PAGE TEXT ->
○ ○ ○ ○

- Japanese cover of the first manga volume

そんなんじゃねえよ
- Genre: Romantic comedy
- Written by: Kaneyoshi Izumi
- Published by: Shogakukan
- Imprint: Flower Comics
- Magazine: Betsucomi
- Original run: October 2002 – May 2006
- Volumes: 9 (List of volumes)

= Sonnanja neyo =

Japanese manga series by Kaneyoshi Izumi

Sonnan ja nē yo (そんなんじゃねえよ) is a Japanese romantic comedy manga series written and illustrated by Kaneyoshi Izumi. It was serialized in Shogakukan's Betsucomi magazine from October 2002 to May 2006 and later collected into nine bound volumes under the Flower Comics imprint.

In 2006, Sonnan ja nē yo won the 51st Shogakukan Manga Award in the shōjo category.

==Publication==
Sonnan ja nē yo was serialized in Shogakukan's Betsucomi magazine from the November 2002 issue (released in October) to the June 2006 issue (released in May). Shogakukan collected the individual chapters into nine bound volumes under the Flower Comics imprint. The first volume was released on March 26, 2003, and the last volume was released on June 26, 2006.

○ ○ ○ ○

DATA SHOWN ->

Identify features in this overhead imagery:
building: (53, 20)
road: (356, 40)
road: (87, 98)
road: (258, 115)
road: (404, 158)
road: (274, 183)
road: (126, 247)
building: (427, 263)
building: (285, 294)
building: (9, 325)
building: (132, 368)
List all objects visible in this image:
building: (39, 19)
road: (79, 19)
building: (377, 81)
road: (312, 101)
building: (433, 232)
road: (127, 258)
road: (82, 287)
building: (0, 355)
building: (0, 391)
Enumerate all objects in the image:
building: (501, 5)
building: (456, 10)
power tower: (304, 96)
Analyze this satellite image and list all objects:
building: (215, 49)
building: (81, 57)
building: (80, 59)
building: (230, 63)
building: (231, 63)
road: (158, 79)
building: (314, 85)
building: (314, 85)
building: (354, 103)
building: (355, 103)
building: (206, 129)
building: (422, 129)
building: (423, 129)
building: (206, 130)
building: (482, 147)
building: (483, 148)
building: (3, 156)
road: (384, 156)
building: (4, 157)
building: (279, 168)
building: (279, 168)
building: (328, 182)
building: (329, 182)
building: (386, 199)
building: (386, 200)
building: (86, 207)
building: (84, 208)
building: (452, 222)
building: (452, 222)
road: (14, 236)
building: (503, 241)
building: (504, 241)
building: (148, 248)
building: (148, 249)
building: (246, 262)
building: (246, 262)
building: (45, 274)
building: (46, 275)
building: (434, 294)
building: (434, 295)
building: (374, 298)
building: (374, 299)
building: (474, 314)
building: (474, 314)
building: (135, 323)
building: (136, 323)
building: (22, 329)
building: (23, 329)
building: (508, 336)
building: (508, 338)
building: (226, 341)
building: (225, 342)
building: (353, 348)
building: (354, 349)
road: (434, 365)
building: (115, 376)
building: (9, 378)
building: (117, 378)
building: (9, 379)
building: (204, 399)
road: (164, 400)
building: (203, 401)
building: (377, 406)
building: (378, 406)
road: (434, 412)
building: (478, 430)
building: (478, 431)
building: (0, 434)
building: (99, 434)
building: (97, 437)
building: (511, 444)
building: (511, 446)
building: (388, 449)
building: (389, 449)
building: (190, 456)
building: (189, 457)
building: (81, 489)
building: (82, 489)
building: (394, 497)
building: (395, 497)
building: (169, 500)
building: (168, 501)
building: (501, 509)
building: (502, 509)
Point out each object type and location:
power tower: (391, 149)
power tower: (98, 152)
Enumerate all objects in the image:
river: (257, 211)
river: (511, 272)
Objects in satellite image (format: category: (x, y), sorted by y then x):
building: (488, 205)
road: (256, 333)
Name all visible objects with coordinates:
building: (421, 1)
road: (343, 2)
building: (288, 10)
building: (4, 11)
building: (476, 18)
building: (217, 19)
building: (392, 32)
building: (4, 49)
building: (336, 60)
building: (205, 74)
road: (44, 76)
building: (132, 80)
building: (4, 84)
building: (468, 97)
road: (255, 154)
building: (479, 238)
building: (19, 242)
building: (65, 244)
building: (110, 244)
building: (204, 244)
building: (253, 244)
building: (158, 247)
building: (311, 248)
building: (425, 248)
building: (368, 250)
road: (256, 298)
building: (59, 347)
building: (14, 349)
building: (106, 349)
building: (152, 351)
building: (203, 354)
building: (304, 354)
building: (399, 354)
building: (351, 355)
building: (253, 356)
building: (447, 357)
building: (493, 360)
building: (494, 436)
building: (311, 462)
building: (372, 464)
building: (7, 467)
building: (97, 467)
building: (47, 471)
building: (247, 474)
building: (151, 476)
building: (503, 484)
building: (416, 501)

○ ○ ○ ○

TASK DIRECTIONS -> Reproduce the manga article word for word from "- Japanese cover" to "(List of volumes)". Work only from the article about the manga, not the material.

EXERCISE RESPONSE ->
- Japanese cover of the first manga volume

そんなんじゃねえよ
- Genre: Romantic comedy
- Written by: Kaneyoshi Izumi
- Published by: Shogakukan
- Imprint: Flower Comics
- Magazine: Betsucomi
- Original run: October 2002 – May 2006
- Volumes: 9 (List of volumes)